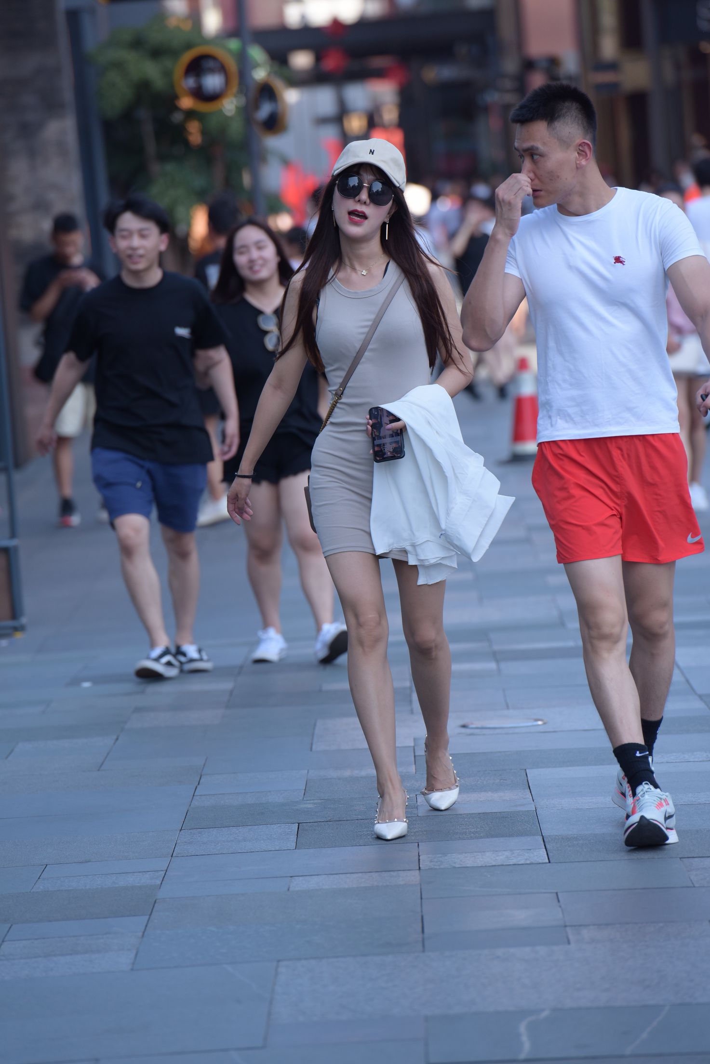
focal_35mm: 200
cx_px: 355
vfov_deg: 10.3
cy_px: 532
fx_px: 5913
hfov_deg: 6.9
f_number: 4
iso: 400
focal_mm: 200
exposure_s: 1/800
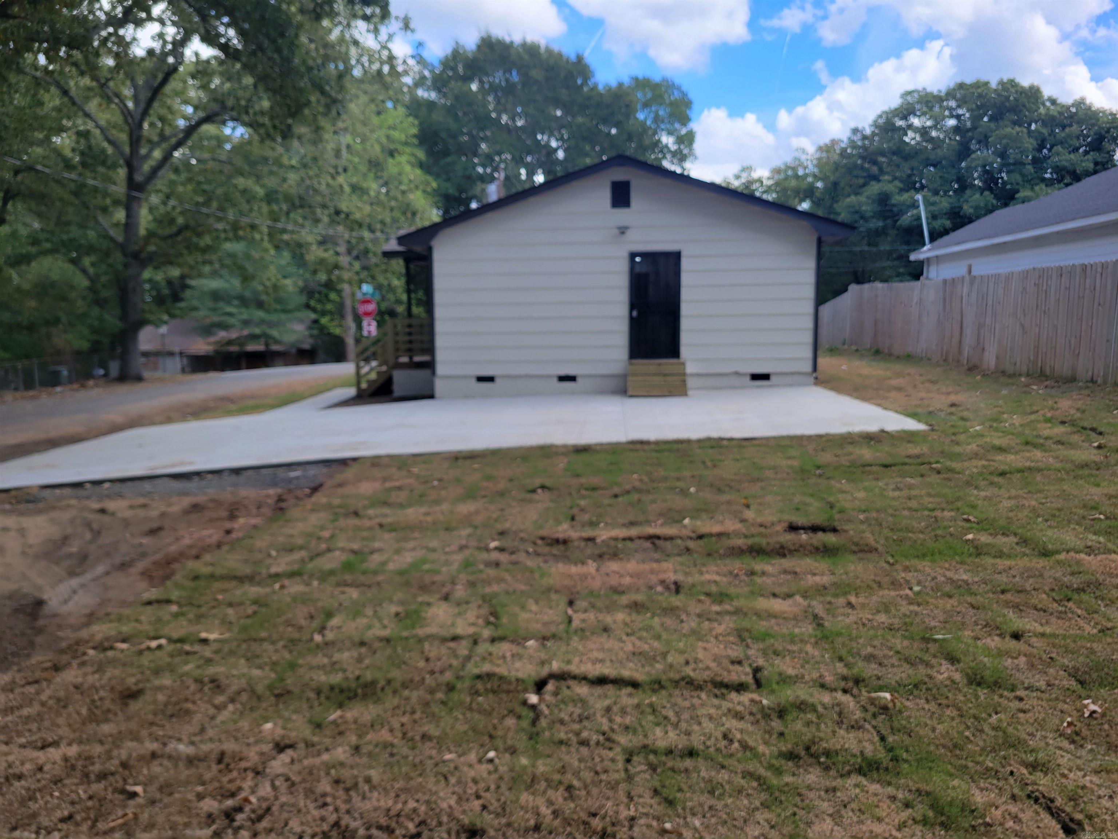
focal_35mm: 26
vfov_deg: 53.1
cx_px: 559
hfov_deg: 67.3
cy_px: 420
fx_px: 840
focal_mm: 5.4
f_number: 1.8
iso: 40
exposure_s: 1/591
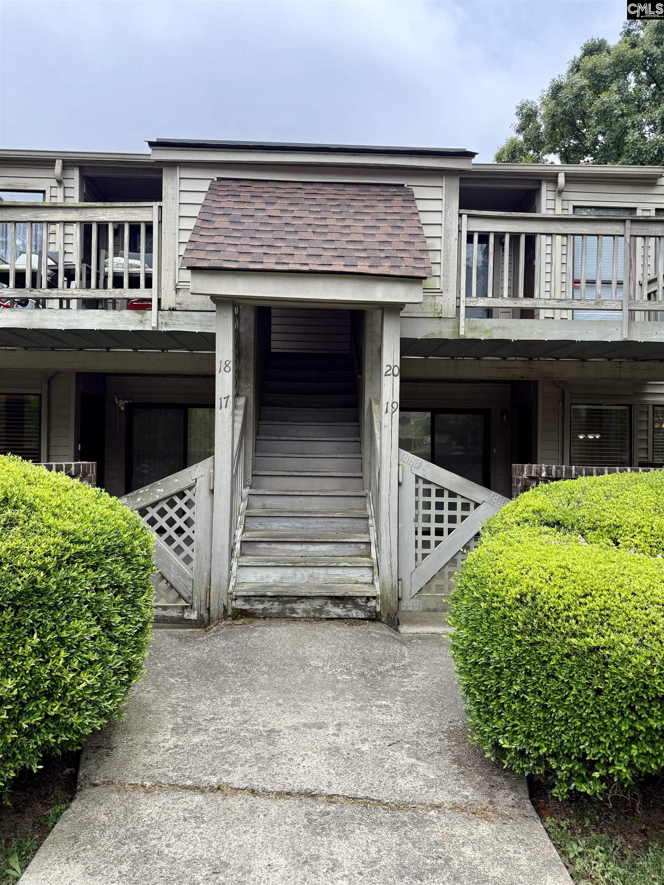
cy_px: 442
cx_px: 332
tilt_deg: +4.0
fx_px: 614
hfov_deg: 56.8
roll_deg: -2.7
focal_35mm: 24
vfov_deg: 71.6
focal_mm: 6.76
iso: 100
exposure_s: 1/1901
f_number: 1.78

§ **Instructions to follow**: Print each entry shown above with exact wording and no pictures.

§ **Response area**:
focal_35mm: 200
cx_px: 355
vfov_deg: 10.3
cy_px: 532
fx_px: 5913
hfov_deg: 6.9
f_number: 4
iso: 400
focal_mm: 200
exposure_s: 1/800
focal_35mm: 26
vfov_deg: 53.1
cx_px: 559
hfov_deg: 67.3
cy_px: 420
fx_px: 840
focal_mm: 5.4
f_number: 1.8
iso: 40
exposure_s: 1/591
cy_px: 442
cx_px: 332
tilt_deg: +4.0
fx_px: 614
hfov_deg: 56.8
roll_deg: -2.7
focal_35mm: 24
vfov_deg: 71.6
focal_mm: 6.76
iso: 100
exposure_s: 1/1901
f_number: 1.78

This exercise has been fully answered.